Printing Houses in Revolutionary Greece: Kalamata – Corinth (1821 – 1822)

Printing was one of the most potent weapons the revolutionaries had at their disposal in 1821-1827. Six printing houses were established in the liberated regions of Greece, with the intent of supporting the struggle for liberty, and followed the seat of the Administration wherever it was transferred: Kalamata – Corinth, Missolonghi, Psara, Hydra, Athens, and Nafplion. Their operation was always connected with political and military developments.

In fact, three printing houses were established in administrative centers. The philhellenes’ contributions in funds and expertise proved invaluable to setting them up. Of the six printing houses, that of Kalamata was perhaps the most closely associated with the revolutionaries’ management of printed information. Alexandros Ypsilantis had proclamations of the revolution printed at the Greek printing house in Iasi, while his brother Demetrios Ypsilantis brought a printing press from Trieste to Kalamata, which he installed in an abandoned mosque near the gate of the fortress of the city. Its operation was brief. It was overseen by Konstantinos Tombras and Apostolos Nikolaidis from Kydonies, two printers who travelled to the Peloponnese from Psara, where they had sought refuge after the Turkish sack of their hometown.
In late 1821, the First National Assembly ratified the first Greek Constitution at Epidaurus and elected a government led by Alexandros Mavrokordatos, based in Corinth. Accordingly, the printing press was transferred there and continued to operate under Tombras and his assistants, eventually being supplemented with a second press from Livorno. The expedition of Dramalis and the Turkish conquest of Corinth put an end to the printing house in 1822.

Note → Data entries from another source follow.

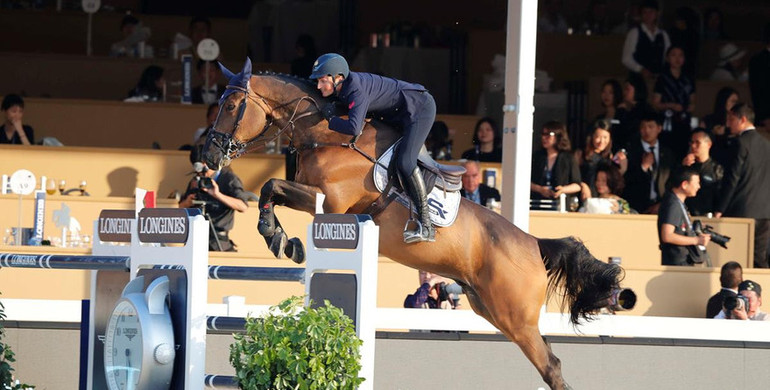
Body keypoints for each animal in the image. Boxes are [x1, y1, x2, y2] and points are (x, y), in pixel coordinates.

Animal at [202, 61, 624, 390]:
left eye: (233, 105)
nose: (209, 155)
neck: (325, 135)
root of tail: (535, 243)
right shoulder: (318, 200)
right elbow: (271, 191)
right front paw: (280, 239)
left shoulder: (330, 202)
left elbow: (270, 185)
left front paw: (279, 239)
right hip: (488, 308)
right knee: (548, 360)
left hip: (514, 317)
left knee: (550, 366)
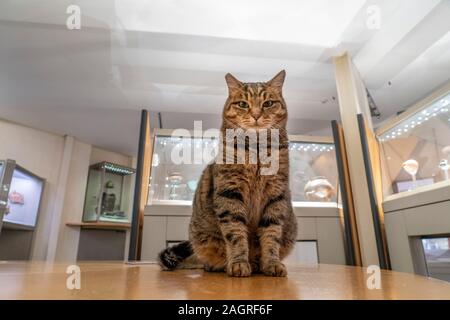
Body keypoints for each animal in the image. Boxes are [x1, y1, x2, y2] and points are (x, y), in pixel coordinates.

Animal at [159, 71, 298, 276]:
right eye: (243, 104)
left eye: (268, 103)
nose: (256, 115)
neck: (256, 150)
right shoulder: (230, 192)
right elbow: (235, 233)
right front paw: (239, 262)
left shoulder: (276, 195)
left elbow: (272, 235)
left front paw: (272, 263)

The first Greek newspaper, the Greek Salpinx (Σάλπιγξ Ελληνική) was printed in Kalamata. Its director, Theokletos Pharmakidis, resigned his post in protest over ongoing censorship after only three issues (1, 5, 20, August 1821). The Corinth printing house issued the first printed edition of the first Constitution of Greece (the Provisional Regime, Προσωρινόν Πολίτευμα) in 1822, in addition to thirty widely circulated broadsides.